# What was this game called?



## sim667 (Feb 15, 2013)

It was on a really old console iirc...... maybe the first one that used cd's?

2 or 1 player, a parachute got thrown out of a plane and 2 characters jumped out after it and had to have a mid air fight to get the parachute and survive.

Anyone?


----------



## Tankus (Feb 15, 2013)

I can name the film......or a film..

...the name is bond....james bond


----------



## sim667 (Feb 15, 2013)

Tankus said:


> I can name the film......or a film..
> 
> ...the name is bond....james bond


 Not a film.....

It was on a well old console, iirc on a disk with 500 other games


----------



## Fez909 (Feb 15, 2013)

This seems vaguely familiar.

the console a Dreamcast?


----------



## cybershot (Feb 15, 2013)

Power Stone 2 had a stage where a plane would fall apart and you had to fight mid-air while skydiving.

Not sure it's that you're talking about thou.


----------



## sim667 (Feb 15, 2013)

Fez909 said:


> This seems vaguely familiar.
> 
> the console a Dreamcast?


 
Earlier I think..... It was an obscure console iirc


----------



## sim667 (Feb 15, 2013)

cybershot said:


> Power Stone 2 had a stage where a plane would fall apart and you had to fight mid-air while skydiving.
> 
> Not sure it's that you're talking about thou.

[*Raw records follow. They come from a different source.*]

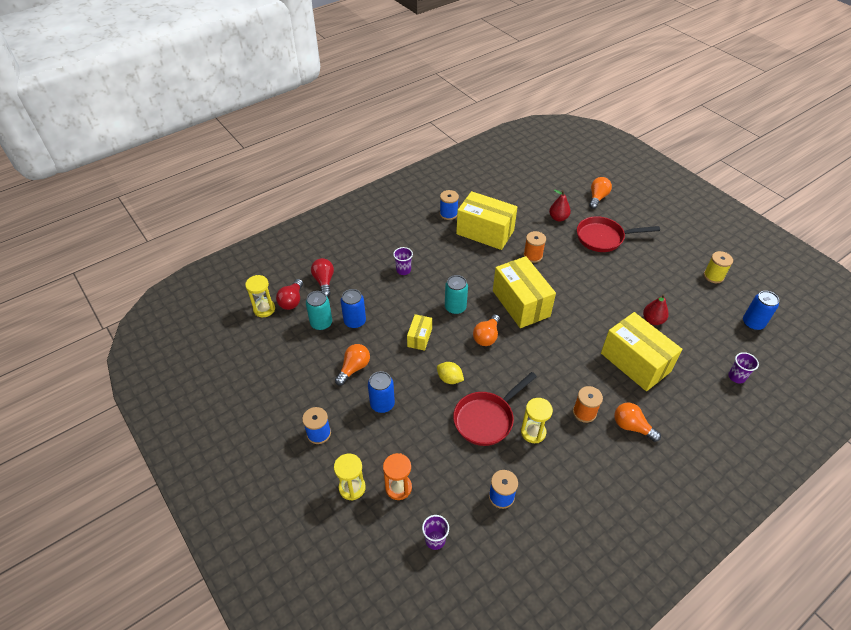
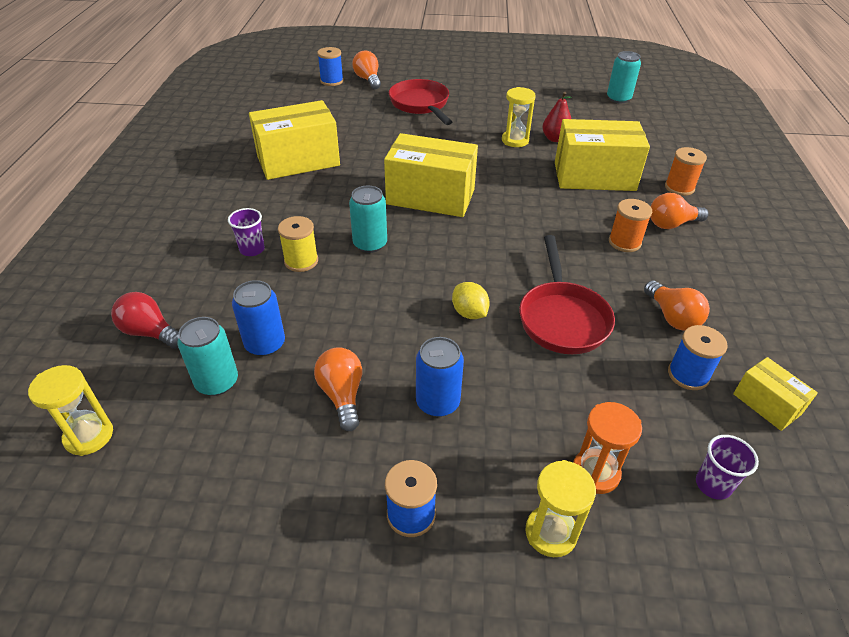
camera: 50 degrees left, 5 degrees down
red light bulb [276,279,303,310] -> none
yellow box [407,314,432,351] -> yellow box moved to [733,357,818,431]
yellow lemon [437,362,464,384] -> yellow lemon turned 75 degrees clockwise [452,282,490,319]
blue spool [440,190,459,220] -> blue spool moved to [317,47,344,86]
orange light bulb [473,314,500,346] -> orange light bulb moved to [644,280,710,331]
yellow hourglass [521,398,553,443] -> yellow hourglass moved to [502,87,536,147]
orange spool [523,231,546,263] -> orange spool moved to [665,147,707,196]
red pear [549,190,571,221] -> none
red pan [577,216,660,252] -> red pan turned 120 degrees clockwise [389,79,452,125]
yellow spool [704,251,733,283] -> yellow spool moved to [278,216,318,272]
purple cup [728,352,759,383] -> none
blue can [743,291,779,330] -> turquoise can [607,51,641,103]

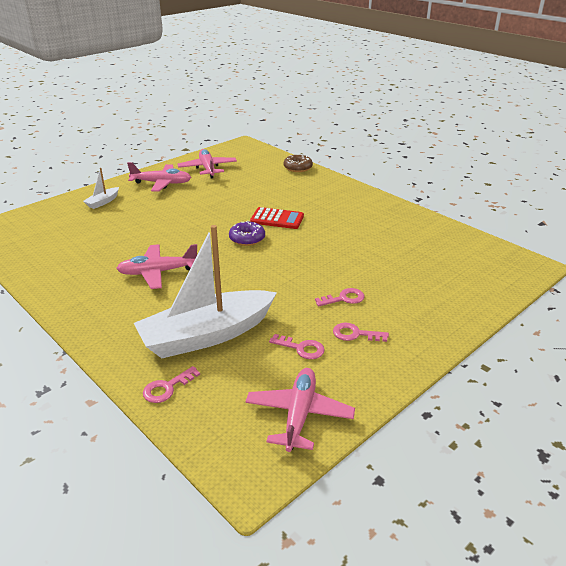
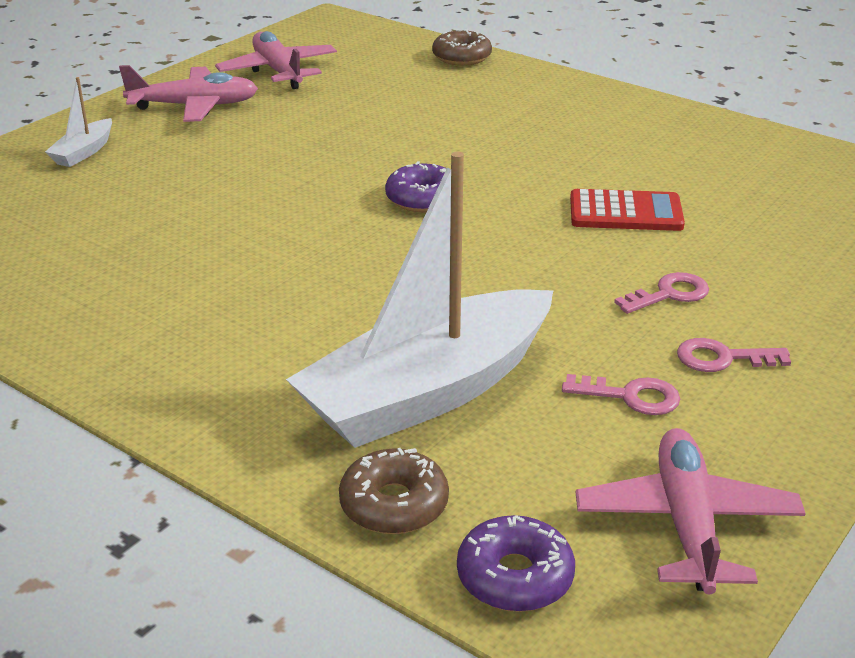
camera: 10 degrees left, 0 degrees up
pink plane [116,244,197,289] -> none
pink key [143,366,200,403] -> brown donut [339,448,449,534]
red calculator [250,207,304,229] -> red calculator moved to [570,189,685,231]
none -> purple donut [457,515,575,612]

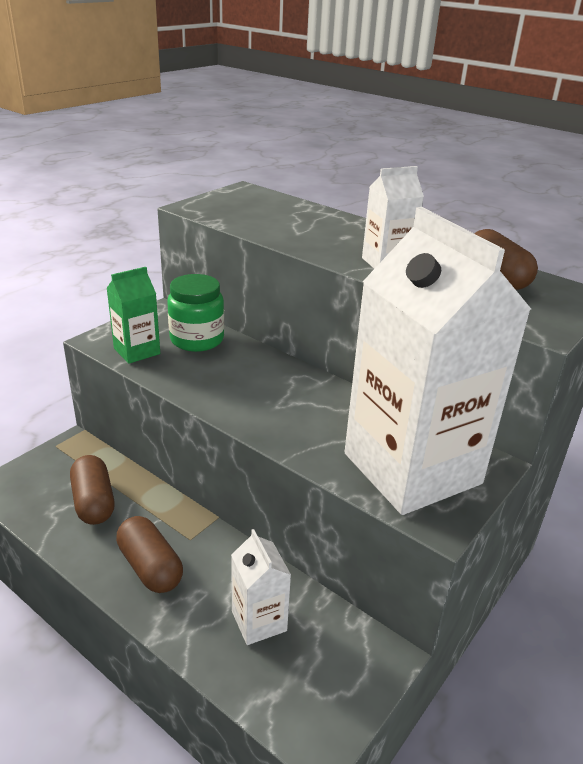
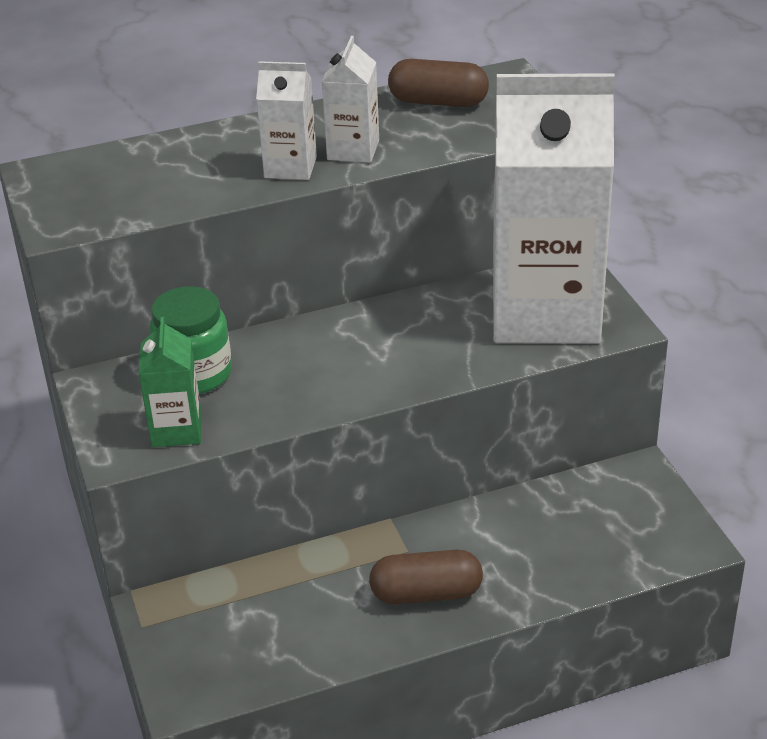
camera: 55 degrees left, 5 degrees up
brown capsule [70,455,115,525] -> none
white carton [231,529,291,645] -> white carton moved to [256,61,317,180]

It's definately not power stone 2. I know the game well


----------



## Vintage Paw (Feb 15, 2013)

Slightly different to what you are describing, but on the off-chance:

Sly Spy Secret Agent?


----------



## dweller (Feb 16, 2013)

Vintage Paw said:


> Slightly different to what you are describing, but on the off-chance:
> 
> Sly Spy Secret Agent?


 
Sly Spy, great memories playing on Mame with unlimited credits 
Nostalgia for playing on an emulator, WTF?


----------



## Maurice Picarda (Feb 16, 2013)

Horace Goes Skydiving, on the 48k Speccy. 1983 or so. The mid-air tussle caused horrendous attribute clash.


----------



## sim667 (Feb 18, 2013)

Vintage Paw said:


> Slightly different to what you are describing, but on the off-chance:
> 
> Sly Spy Secret Agent?


 
No thats not it, it was a mini game rather than a full on game


----------



## sim667 (Feb 18, 2013)

Silas Loom said:


> Horace Goes Skydiving, on the 48k Speccy. 1983 or so. The mid-air tussle caused horrendous attribute clash.


 
No it was later than that..... early 90's I would reckon.


----------



## Epona (Feb 23, 2013)

Silas Loom said:


> Horace Goes Skydiving, on the 48k Speccy. 1983 or so. The mid-air tussle caused horrendous attribute clash.


 
You're making that up, there was never any "Horace goes Skydiving".

To the OP - was it MDK? (Originally released for PC and later on Playstation) Many of the levels in that start with a Skydiving theme/minigame. But that was late 90s so maybe not.


----------



## sim667 (Feb 23, 2013)

Nah doesnt sound like it..... it was just a mini game rather than a game with levels and such forth.


----------